# Good camping with an RV



## msjjd (Aug 29, 2014)

I love camping with my family but I have to have a/c and TV, satellite or cable for the games and NASCAR need some good campground recommendations on those amenities other than that I'll go anywhere can I get some ideas? Thanks MD., No I'm not a doctor but I did stay in a fifth wheel last night.Seriously any campgrounds would be appreciated.


----------



## MOTS (Aug 30, 2014)

We prefer all the state parks and the ones we have stayed at had all the ammenities you stated and some have sewer put not all. Google georgia state parks.


----------



## rebel bruiser (Aug 30, 2014)

Jekyll Island Has It All !!!


----------



## msjjd (Aug 30, 2014)

Jekyll island is that a private campground ,what's the name of it


----------



## Geeman (Sep 3, 2014)

Bald mountain campground in Hiwassee has it all and is really nice place to stay!


----------



## Bob Shaw (Sep 4, 2014)

As I've stated before, in other posts, I like the Corps of engineers parks, which are generally on a COE controlled lake.

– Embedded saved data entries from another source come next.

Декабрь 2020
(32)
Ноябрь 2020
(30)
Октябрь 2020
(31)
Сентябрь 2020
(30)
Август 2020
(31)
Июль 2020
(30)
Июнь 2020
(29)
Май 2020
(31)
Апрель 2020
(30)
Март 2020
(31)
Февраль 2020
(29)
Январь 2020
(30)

They are top-notch campgrounds with nice fairly level paved sites, paved roads, and 30/50 amp electric service, and since the sites are generally near the water, there is no sewer service but, usually a good dump station. I also like the state parks, but, since I now have a 40' 5th wheel, I am not longer able to navigate the roads in most of them, and some of the sites tend to be a little rougher than the COE parks, in my opinion. There are some nice private parks, and a friend of mine likes Turners up in the mountains. Personally, I prefer the COE parks and just returned from a long weekend at R  Shaefer Heard on Lake West Point. All the poarks down there, although, Holiday would not be one of my favorites, are real nice as are the ones I've camped in on Lake Allatoona, McKinney, and Payne, come to mind, although I stopped going to Payne when all the trees died.


----------



## msjjd (Oct 7, 2014)

Hoping to find a place to camp in the mtns. in a week or 2 anybody got a place they can recommend. We a 40 foot fifth wheel


----------



## Headsortails (Oct 7, 2014)

There is a county campground outside of Glenville NC on Kake Glenville that is a bargain.


----------



## adavis (Oct 7, 2014)

*Download a couple of apps....*

Download the Good Sam and the Woodall apps. They have all the info you are looking for on them. I used them extensively on our month long Florida trip. Very, very helpful. Have pics of most campgrounds and sites! Good luck and good camping to y'all!


----------



## msjjd (Oct 7, 2014)

Thanks for the info


----------



## Bob Shaw (Oct 7, 2014)

The site I usually use to get reviews on campgrounds is RVparkreviews.com. Although most of what I've found on it were private campgrounds. It will also tell you if the campground is big rig accessible. You're probably going to have a hard time finding a reservation in the mountains around now. If you're willing to go a little farther, you could try Winngray campground in Waynesville NC. It's just outside of Maggie Valley. It's real close to Cataloochie Valley in Great Smokey Mountain NP. From what I can tell, they usually don't fill-up. Some folks don't care too much for the owners, but, I've never had an issue.


----------



## Dustin6320 (Nov 23, 2014)

This may be changing the topic a little so i aologize in advance.  My wife and i want to take my daughter camping for her birthday in a couple weekends at cedar creek WMA. Does any one know if a 35' fifth wheel will make it down the roads (clearance) and into a camp site?  We have never been in cedar creek before and thought it would be nice to get away from savannah for a weekend.

Thanks


----------



## Bob Shaw (Nov 24, 2014)

What ever happened to the OP? MD what did you decide to do and where did you go? We'd (I'd) like a follow-up report.


----------